"Clearly the biggest losers are the oil producers all around the world. But the ones that are hurt the most are the ones that depend largely on 'petro-dollars,'" Cinquegrana said, adding that "Venezuela immediately comes to mind, but also Iran and to a lesser extent Russia could be hit pretty hard."
Speaking of the factors contributing to the continuing fall in oil prices, the analyst named increased US oil output as one of the reasons.
"Unrest in Libya, ISIS [also known as the Islamic State] in Iraq are two headlines that may have normally sent prices higher, but with US production rising the market has become a bit more insulated," he told Sputnik.
According to Cinquegrana, slipping oil demand, especially from China and India, has also contributed to global oil prices spiralling down, together with the dollar standing at a nine-year high against the euro.
"Countries that purchase oil in other currencies get more value when the dollar is weaker as oil is priced in dollars per barrel.
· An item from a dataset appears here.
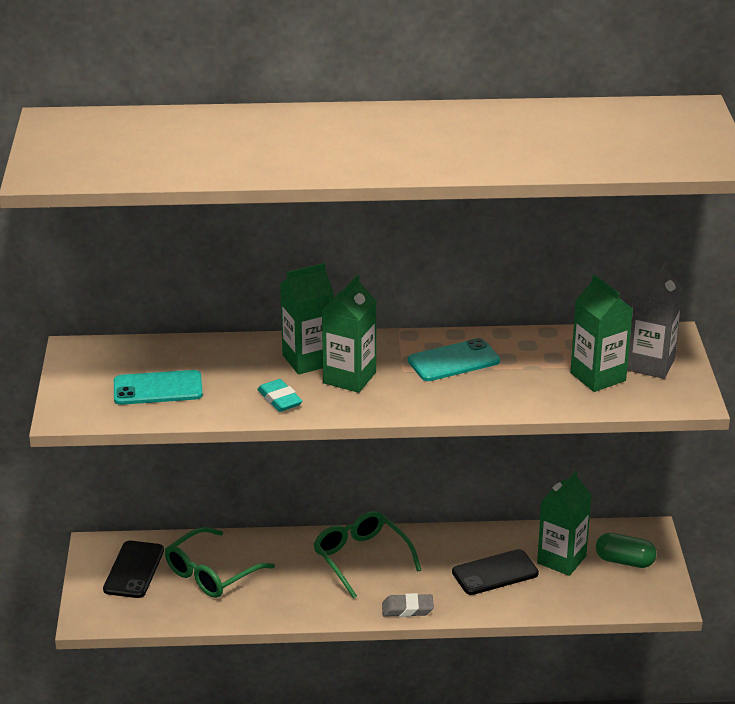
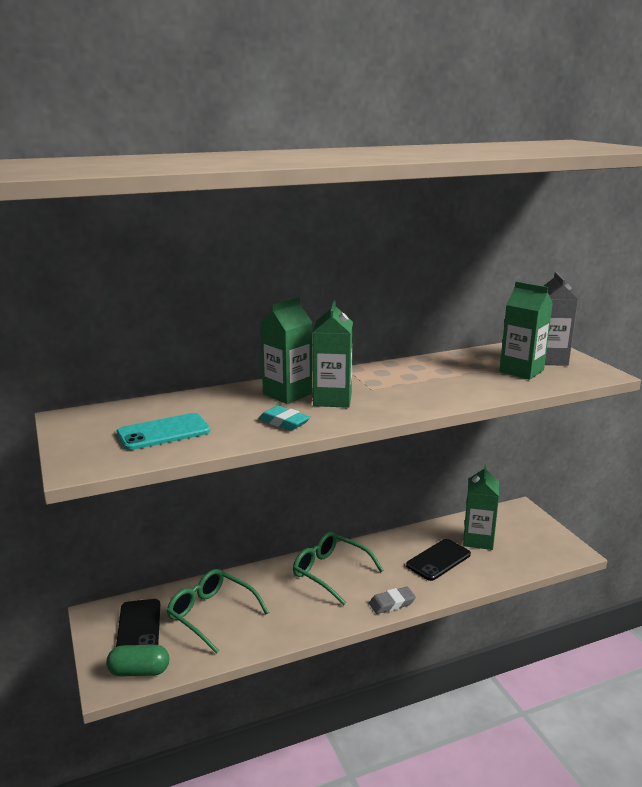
camera: 20 degrees left, 10 degrees down
(210, 574) = (210, 614): green glasses -> green glasses turned 105 degrees clockwise
(453, 361) = (405, 378): turquoise phone -> none
(624, 561) = (521, 531): green capsule -> green capsule (139, 671)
When the dollar rallies, as it has been doing, those purchasing in other currencies do not necessarily have the buying power they once had," the analyst explained.
On Wednesday, the price for Brent crude fell below $50 a barrel, marking the lowest point since 2009 and a 50 percent drop from summer 2014 levels.
In November 2014, the Organization of the Petroleum Exporting Countries (OPEC) decided not to change its current levels of oil output, triggering a further drop in global oil prices.